Given data START
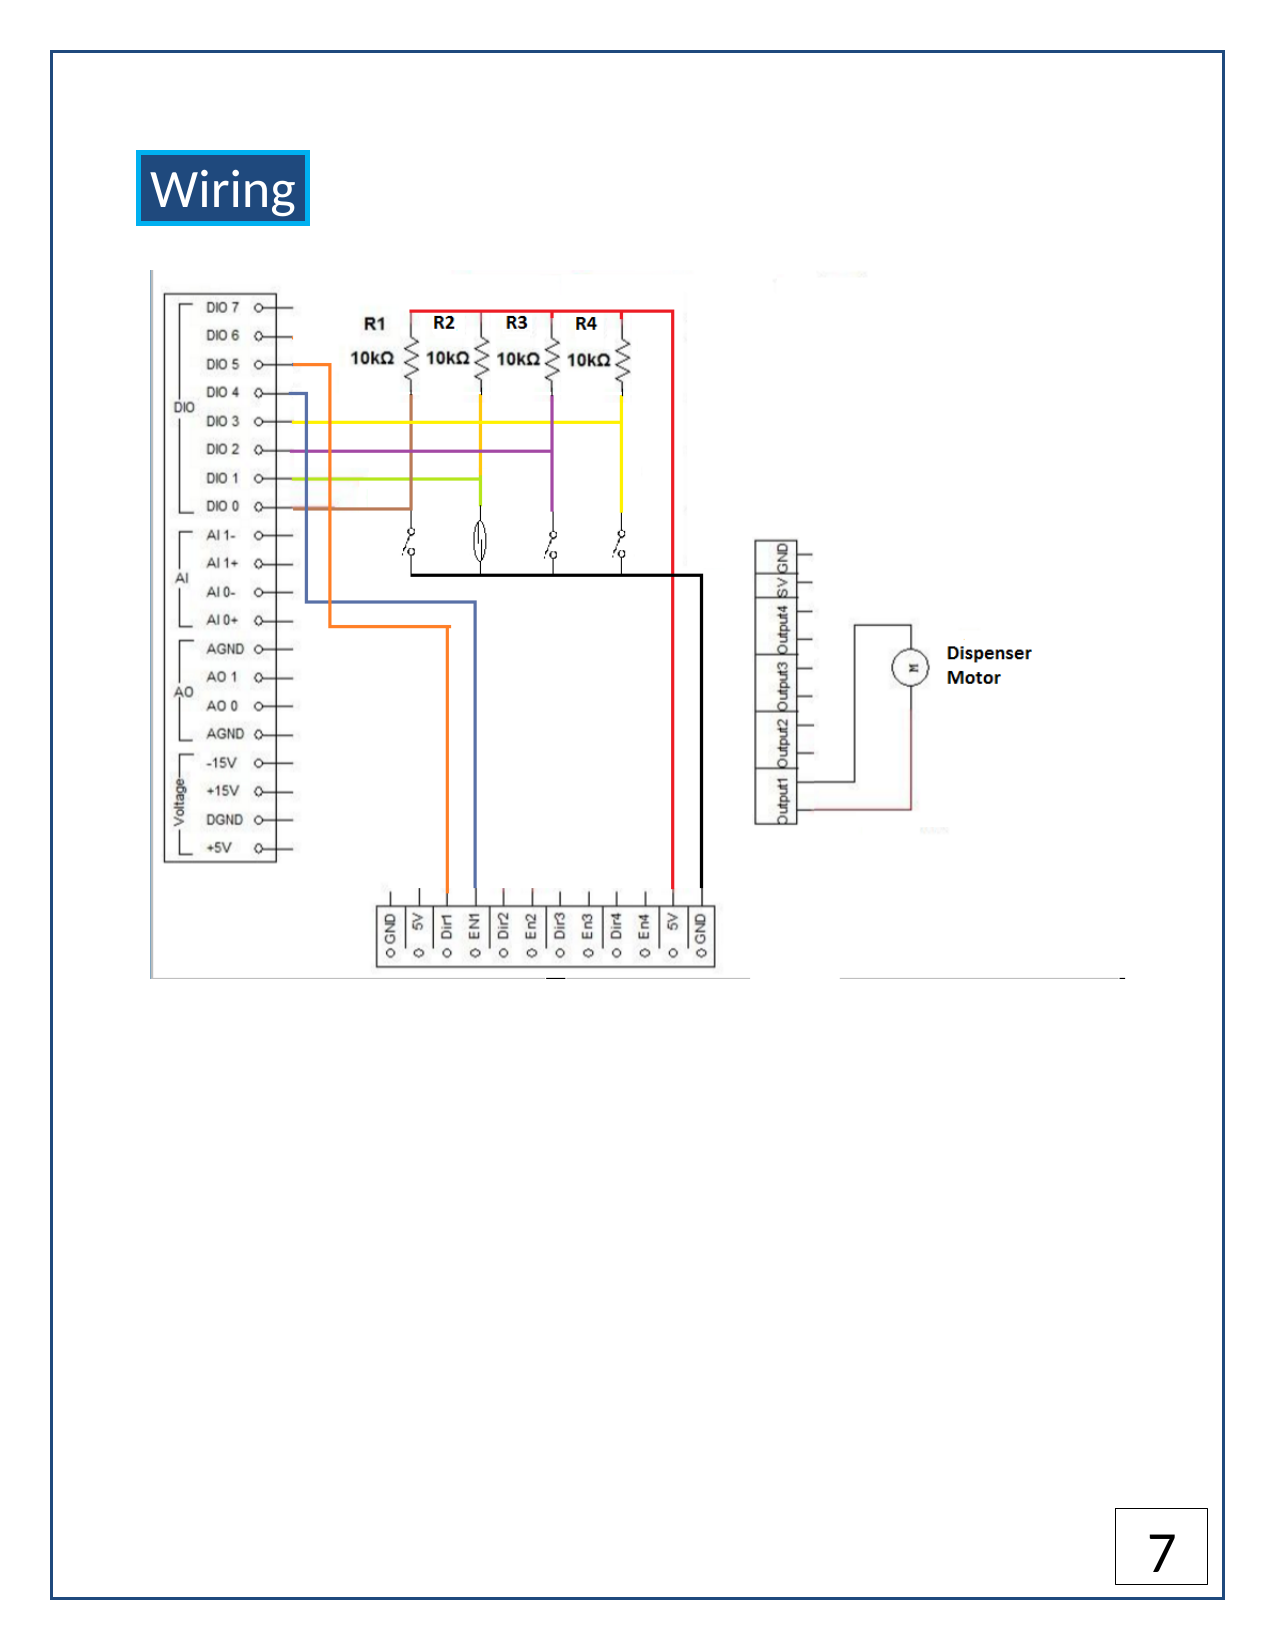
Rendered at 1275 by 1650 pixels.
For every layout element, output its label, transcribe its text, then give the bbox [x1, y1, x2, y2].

table_header Wiring [141, 155, 305, 221]
picture [150, 270, 1125, 979]
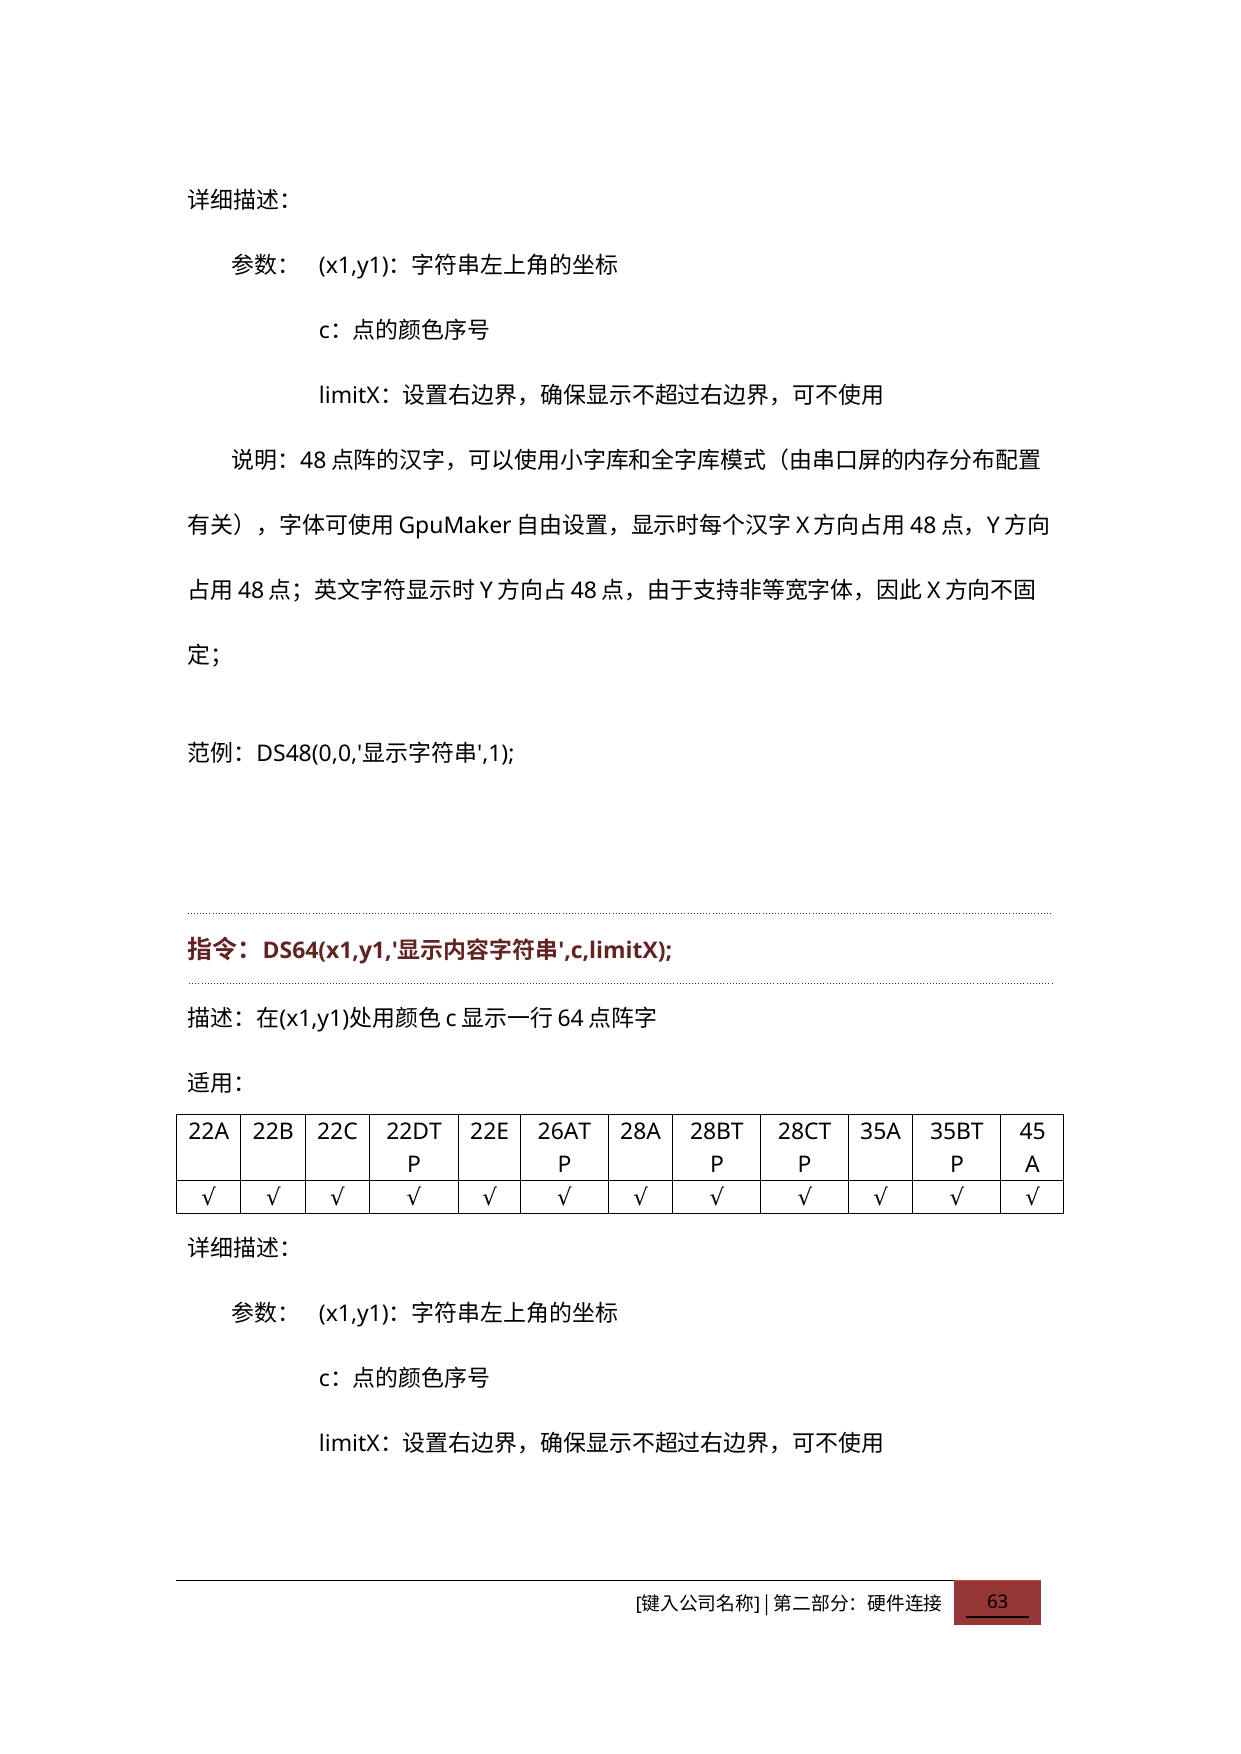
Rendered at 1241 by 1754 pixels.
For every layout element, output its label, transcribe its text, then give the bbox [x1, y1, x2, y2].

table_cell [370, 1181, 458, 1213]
text 范例：DS48(0,0,'显示字符串',1); [187, 719, 1053, 784]
text 参数： (x1,y1)：字符串左上角的坐标 [187, 231, 1053, 296]
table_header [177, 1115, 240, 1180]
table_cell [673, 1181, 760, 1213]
text limitX：设置右边界，确保显示不超过右边界，可不使用 [187, 361, 1053, 426]
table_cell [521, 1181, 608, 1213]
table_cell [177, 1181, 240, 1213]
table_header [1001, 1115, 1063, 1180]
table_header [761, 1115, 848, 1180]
subtitle 指令：DS64(x1,y1,'显示内容字符串',c,limitX); [187, 912, 1053, 984]
text 详细描述： [187, 1214, 1053, 1279]
text 参数： (x1,y1)：字符串左上角的坐标 [187, 1279, 1053, 1344]
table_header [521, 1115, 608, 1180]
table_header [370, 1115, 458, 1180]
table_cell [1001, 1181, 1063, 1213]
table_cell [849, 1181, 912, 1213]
text 说明：48点阵的汉字，可以使用小字库和全字库模式（由串口屏的内存分布配置有关），字体可使用GpuMaker自由设置，显示时每个汉字X方向占用48点，Y方向占用48点；英文字符显示时Y方向占48点，由于支持非等宽字体，因此X方向不固定； [187, 426, 1053, 686]
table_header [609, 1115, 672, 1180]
text 适用： [187, 1049, 1053, 1114]
text limitX：设置右边界，确保显示不超过右边界，可不使用 [187, 1409, 1053, 1474]
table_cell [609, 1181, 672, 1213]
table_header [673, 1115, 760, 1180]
text c：点的颜色序号 [187, 296, 1053, 361]
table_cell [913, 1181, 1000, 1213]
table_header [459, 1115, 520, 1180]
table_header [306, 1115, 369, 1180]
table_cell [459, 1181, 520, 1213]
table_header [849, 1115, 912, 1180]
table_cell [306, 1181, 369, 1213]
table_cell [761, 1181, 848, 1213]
text c：点的颜色序号 [187, 1344, 1053, 1409]
text 详细描述： [187, 166, 1053, 231]
text 描述：在(x1,y1)处用颜色c显示一行64点阵字 [187, 984, 1053, 1049]
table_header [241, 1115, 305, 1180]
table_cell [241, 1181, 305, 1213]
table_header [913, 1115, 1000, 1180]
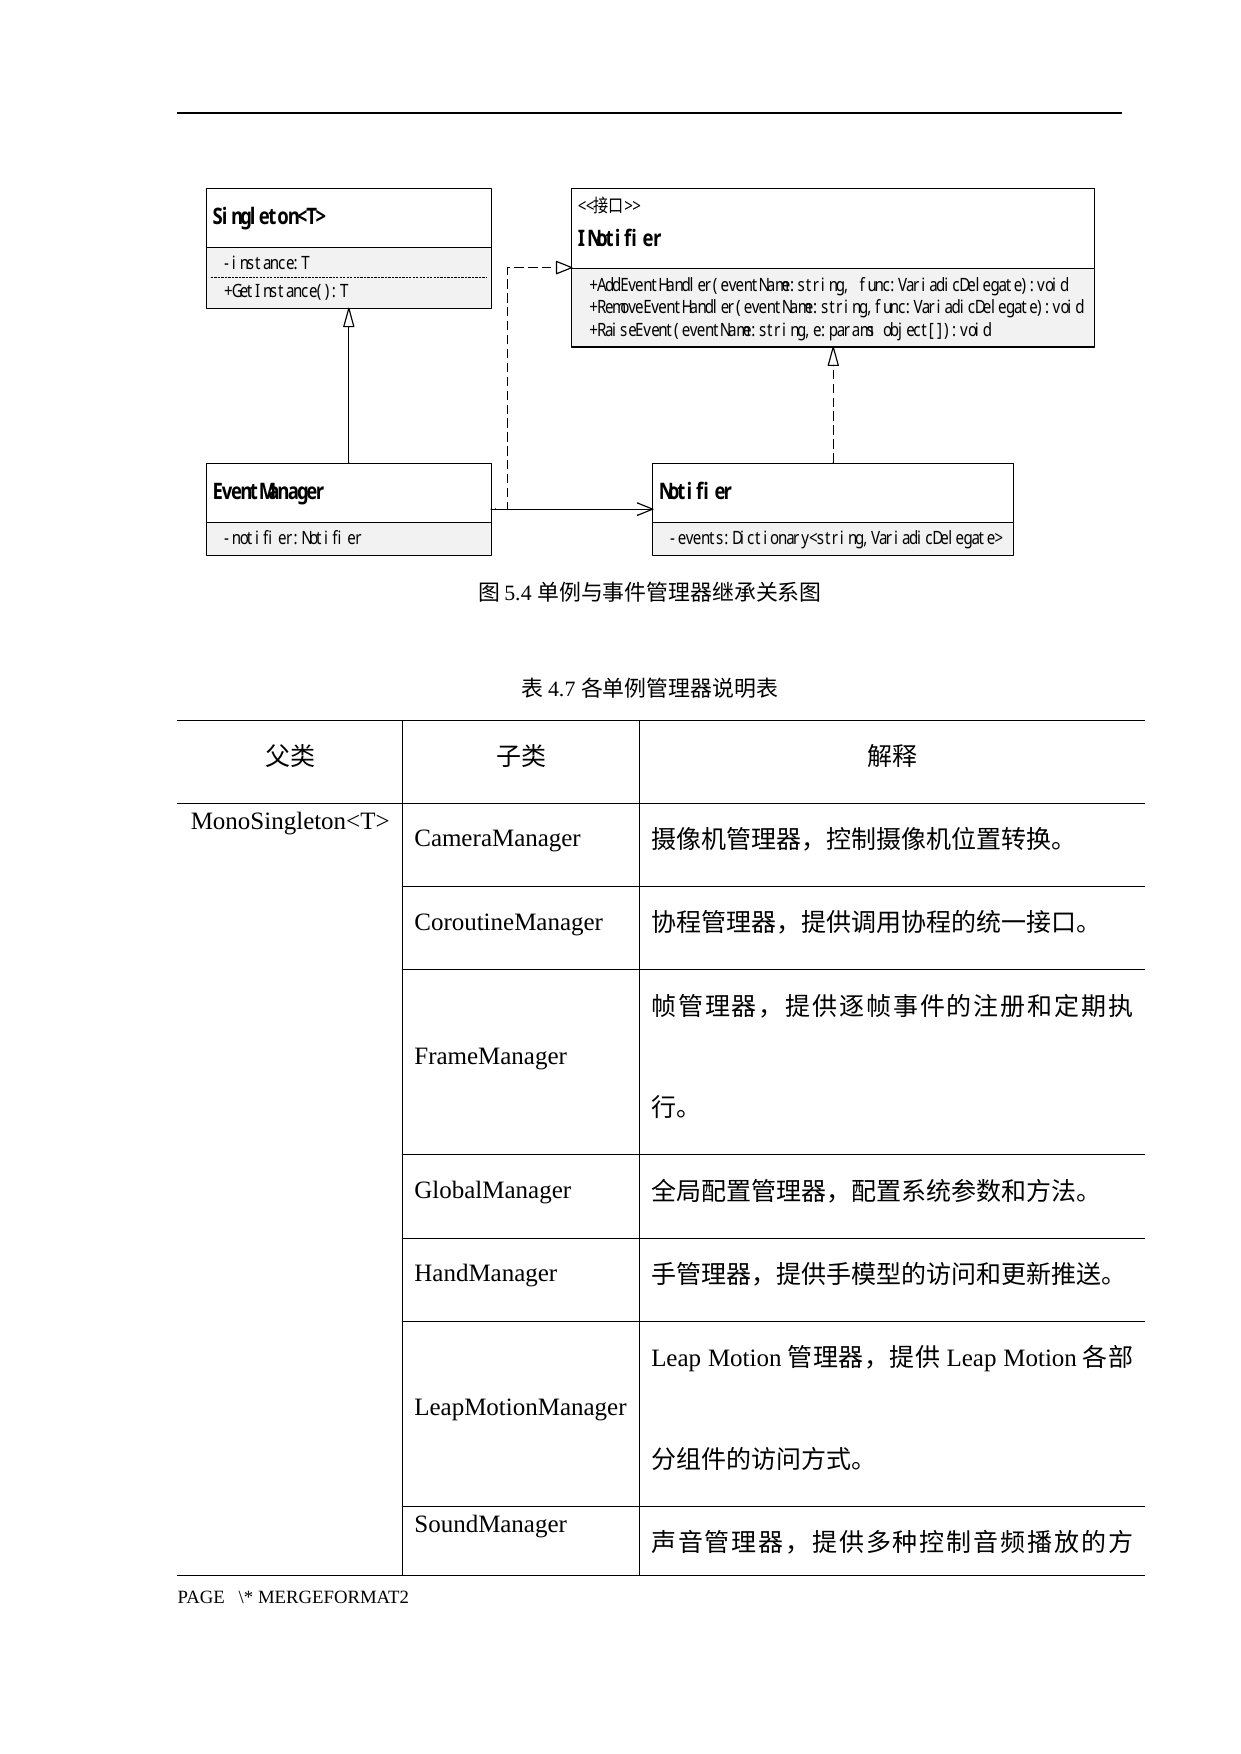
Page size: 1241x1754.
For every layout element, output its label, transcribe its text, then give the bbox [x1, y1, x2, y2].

table_cell SoundManager [403, 1507, 639, 1575]
table_cell 协程管理器，提供调用协程的统一接口。 [640, 887, 1144, 969]
table_cell HandManager [403, 1239, 639, 1321]
table_cell FrameManager [403, 970, 639, 1154]
text 表4.7 各单例管理器说明表 [177, 670, 1122, 704]
table_cell 帧管理器，提供逐帧事件的注册和定期执行。 [640, 970, 1144, 1154]
text 图5.4 单例与事件管理器继承关系图 [177, 573, 1122, 607]
table_header 子类 [403, 721, 639, 803]
table_header 父类 [177, 721, 402, 803]
table_cell MonoSingleton<T> [177, 804, 402, 1575]
table_cell 摄像机管理器，控制摄像机位置转换。 [640, 804, 1144, 886]
table_cell GlobalManager [403, 1155, 639, 1237]
table_header 解释 [640, 721, 1144, 803]
table_cell CoroutineManager [403, 887, 639, 969]
table_cell 手管理器，提供手模型的访问和更新推送。 [640, 1239, 1144, 1321]
table_cell CameraManager [403, 804, 639, 886]
table_cell LeapMotionManager [403, 1322, 639, 1506]
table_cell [640, 1507, 1144, 1575]
table_cell 全局配置管理器，配置系统参数和方法。 [640, 1155, 1144, 1237]
table_cell Leap Motion管理器，提供Leap Motion各部分组件的访问方式。 [640, 1322, 1144, 1506]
Given data END
What to produce: Please, from the material above, copy only the lines from the line with "table_header [609, 1115, 672, 1180]" up to and including the line with "table_header [459, 1115, 520, 1180]", exactly as written.

Response box:
table_header [609, 1115, 672, 1180]
text 适用： [187, 1049, 1053, 1114]
text limitX：设置右边界，确保显示不超过右边界，可不使用 [187, 1409, 1053, 1474]
table_cell [609, 1181, 672, 1213]
table_header [673, 1115, 760, 1180]
text c：点的颜色序号 [187, 296, 1053, 361]
table_cell [913, 1181, 1000, 1213]
table_header [459, 1115, 520, 1180]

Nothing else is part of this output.